**Extract to read:**
------------------------

Having a mother who went to the Culinary Institute of America and a father who is Italian, you could say I’m a massive foodie. Food is what brings our family together, and one of my favorite activities to do with friends and loved ones is going out to eat. When I heard Hulu was coming out with its newest show, “The Next Thing You Can Eat,” I jumped right on it.
I went into the show not knowing much, but I can safely say it wasn’t what I was expecting. I thought it would be about different cuisines and yummy things one could eat (hence the title), but I was pleasantly surprised when the host, David Chang, delved into the business side of the restaurant industry. The first episode, “Delivery: Rise of the Machines” discussed how COVID-19 impacted the food industry and everyone and their mother was ordering delivery. Chang and his team take known foodie topics, such as delivery, breakfast or burgers, and put an informative, current spin on it.
I don’t know about you, but when I get takeout I rarely want to go pick it up. Now imagine yourself living in New York City where almost every restaurant is either on GrubHub, Uber Eats, DoorDash, Postmates or any of the other millions of food delivery apps. You, while on your couch and in your pajamas, can choose from numerous options and then proceed to wait for a bag with your food to be delivered to your door. Pretty amazing when you dissect it, right? Well, here’s the thing that Chang sheds light: very few food delivery apps are profitable. In fact, in the first episode, an Uber Eats employee admitted they aren’t even breaking even.
I found it effective that Chang went to actual restaurants and explained his points of conversation by using real-world examples. In the first episode, he visits an establishment where instead of having an employee work the fryolator, it has a robotic hand. This machinery ensures all chicken nuggets are cooked to perfection while simultaneously placing other food where it needs to go. It was interesting and eye opening to see how fast technology is advancing in all sectors of life, including cuisine.
Overall, I really enjoyed “The Next Thing You Can Eat.” While it wasn’t what I expected, I was pleasantly surprised. It was an informative twist on the classic foodie show and taught me so many things I never knew. On top of that, I have a great appreciation for works of media that make a noticeable effort to discuss their topic in the connotation of relevant times. For example, when talking about delivery drivers, Chang and his crew touched upon the impacts of the coronavirus pandemic on the restaurant industry and how takeout was the only option for months on end. It was refreshing to see a show that didn’t swipe COVID-19 under the rug, but rather discussed its effects on society. If you love food and need something to watch, I definitely recommend checking out “The Next Thing You Can Eat” on Hulu.

------------------------

**Extracted data:**
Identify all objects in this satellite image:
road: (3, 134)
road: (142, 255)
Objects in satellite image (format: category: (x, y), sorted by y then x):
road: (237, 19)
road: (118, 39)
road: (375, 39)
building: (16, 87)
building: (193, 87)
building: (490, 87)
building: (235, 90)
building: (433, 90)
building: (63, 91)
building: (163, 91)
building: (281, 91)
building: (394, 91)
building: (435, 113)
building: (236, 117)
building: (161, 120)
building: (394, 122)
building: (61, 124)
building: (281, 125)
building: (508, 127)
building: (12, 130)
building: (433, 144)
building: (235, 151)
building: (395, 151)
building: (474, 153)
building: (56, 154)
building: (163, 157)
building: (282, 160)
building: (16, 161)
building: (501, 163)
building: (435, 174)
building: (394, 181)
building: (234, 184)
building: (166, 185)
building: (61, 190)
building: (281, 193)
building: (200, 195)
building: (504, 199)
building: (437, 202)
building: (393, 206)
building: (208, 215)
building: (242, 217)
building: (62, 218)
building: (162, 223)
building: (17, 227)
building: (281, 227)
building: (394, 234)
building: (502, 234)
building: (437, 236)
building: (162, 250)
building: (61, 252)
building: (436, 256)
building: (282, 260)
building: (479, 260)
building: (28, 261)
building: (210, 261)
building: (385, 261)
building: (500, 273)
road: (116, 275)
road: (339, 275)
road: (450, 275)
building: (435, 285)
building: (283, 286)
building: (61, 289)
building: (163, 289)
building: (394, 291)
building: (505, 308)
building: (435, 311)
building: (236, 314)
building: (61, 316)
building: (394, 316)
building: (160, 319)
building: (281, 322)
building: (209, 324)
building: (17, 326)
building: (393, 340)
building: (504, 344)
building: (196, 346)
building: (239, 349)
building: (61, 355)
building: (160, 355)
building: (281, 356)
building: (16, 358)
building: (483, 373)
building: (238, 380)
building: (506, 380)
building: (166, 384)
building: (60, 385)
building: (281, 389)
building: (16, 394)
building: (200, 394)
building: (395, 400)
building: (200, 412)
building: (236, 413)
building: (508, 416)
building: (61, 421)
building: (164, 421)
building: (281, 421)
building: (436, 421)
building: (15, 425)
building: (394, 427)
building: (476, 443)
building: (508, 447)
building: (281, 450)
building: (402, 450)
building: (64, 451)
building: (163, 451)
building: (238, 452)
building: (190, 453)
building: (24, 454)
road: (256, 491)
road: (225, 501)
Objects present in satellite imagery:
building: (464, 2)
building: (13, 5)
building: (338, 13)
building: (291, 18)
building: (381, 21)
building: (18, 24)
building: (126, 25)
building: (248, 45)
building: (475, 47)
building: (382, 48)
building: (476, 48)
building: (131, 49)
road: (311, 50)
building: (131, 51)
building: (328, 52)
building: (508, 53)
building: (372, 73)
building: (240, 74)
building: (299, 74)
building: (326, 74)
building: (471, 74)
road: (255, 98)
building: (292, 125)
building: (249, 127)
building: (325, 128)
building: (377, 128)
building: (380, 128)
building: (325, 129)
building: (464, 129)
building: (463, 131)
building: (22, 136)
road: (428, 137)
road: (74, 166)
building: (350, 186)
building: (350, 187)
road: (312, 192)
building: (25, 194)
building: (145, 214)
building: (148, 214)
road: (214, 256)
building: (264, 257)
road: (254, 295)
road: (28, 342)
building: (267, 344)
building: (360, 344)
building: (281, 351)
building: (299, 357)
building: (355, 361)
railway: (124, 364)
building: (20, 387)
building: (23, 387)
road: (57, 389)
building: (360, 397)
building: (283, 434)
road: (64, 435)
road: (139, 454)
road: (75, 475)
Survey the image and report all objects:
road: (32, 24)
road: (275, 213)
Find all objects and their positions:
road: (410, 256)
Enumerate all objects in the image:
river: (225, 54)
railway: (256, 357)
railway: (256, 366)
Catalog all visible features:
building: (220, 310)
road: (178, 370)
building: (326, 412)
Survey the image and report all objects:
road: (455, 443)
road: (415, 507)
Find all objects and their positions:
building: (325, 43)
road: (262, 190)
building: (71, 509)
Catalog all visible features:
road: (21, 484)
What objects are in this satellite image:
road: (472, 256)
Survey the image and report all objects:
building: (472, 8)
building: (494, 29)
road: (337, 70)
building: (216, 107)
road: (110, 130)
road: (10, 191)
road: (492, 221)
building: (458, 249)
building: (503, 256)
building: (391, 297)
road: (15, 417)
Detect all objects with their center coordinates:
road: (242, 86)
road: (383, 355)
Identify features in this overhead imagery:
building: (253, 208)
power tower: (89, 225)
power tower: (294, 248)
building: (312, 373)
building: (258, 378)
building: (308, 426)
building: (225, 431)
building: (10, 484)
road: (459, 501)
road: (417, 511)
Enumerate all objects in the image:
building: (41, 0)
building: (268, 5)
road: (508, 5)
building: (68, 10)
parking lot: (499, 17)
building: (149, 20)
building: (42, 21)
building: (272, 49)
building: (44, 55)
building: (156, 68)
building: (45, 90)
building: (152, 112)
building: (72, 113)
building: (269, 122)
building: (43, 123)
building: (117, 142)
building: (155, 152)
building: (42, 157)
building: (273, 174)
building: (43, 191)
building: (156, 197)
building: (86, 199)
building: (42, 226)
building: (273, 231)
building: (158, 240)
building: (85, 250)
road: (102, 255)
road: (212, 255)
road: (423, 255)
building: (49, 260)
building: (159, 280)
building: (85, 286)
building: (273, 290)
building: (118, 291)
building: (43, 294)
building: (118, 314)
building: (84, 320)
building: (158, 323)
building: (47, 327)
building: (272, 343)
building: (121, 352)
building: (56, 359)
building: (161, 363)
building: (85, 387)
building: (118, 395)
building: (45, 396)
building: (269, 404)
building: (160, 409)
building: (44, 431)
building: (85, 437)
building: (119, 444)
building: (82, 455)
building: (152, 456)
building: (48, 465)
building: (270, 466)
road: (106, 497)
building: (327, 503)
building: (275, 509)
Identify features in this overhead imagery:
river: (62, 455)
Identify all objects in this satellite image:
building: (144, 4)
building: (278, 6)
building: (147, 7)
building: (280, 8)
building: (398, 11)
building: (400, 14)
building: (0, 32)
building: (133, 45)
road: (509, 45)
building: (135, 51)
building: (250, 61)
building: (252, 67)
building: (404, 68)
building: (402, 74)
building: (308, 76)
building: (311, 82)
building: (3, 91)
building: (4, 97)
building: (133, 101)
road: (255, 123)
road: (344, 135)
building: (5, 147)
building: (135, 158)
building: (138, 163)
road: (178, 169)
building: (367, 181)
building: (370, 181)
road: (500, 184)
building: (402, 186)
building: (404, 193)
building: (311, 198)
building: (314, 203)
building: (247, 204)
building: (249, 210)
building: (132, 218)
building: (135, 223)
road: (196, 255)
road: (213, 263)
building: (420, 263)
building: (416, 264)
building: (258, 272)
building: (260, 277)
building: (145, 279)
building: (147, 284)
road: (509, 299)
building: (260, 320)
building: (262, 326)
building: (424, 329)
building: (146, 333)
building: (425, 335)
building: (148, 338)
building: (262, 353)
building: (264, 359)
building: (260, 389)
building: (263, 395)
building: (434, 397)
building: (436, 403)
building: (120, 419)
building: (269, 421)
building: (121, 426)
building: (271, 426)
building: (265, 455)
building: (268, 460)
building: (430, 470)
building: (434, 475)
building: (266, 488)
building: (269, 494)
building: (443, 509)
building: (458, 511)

------------------------

**Problem A:** List every food delivery app that the review names.
**Problem B:** Transcribe the review word for word, from "I went into" up to and including "spin on it.".

**Exercise response A:** GrubHub, Uber Eats, DoorDash, Postmates

**Exercise response B:**
I went into the show not knowing much, but I can safely say it wasn’t what I was expecting. I thought it would be about different cuisines and yummy things one could eat (hence the title), but I was pleasantly surprised when the host, David Chang, delved into the business side of the restaurant industry. The first episode, “Delivery: Rise of the Machines” discussed how COVID-19 impacted the food industry and everyone and their mother was ordering delivery. Chang and his team take known foodie topics, such as delivery, breakfast or burgers, and put an informative, current spin on it.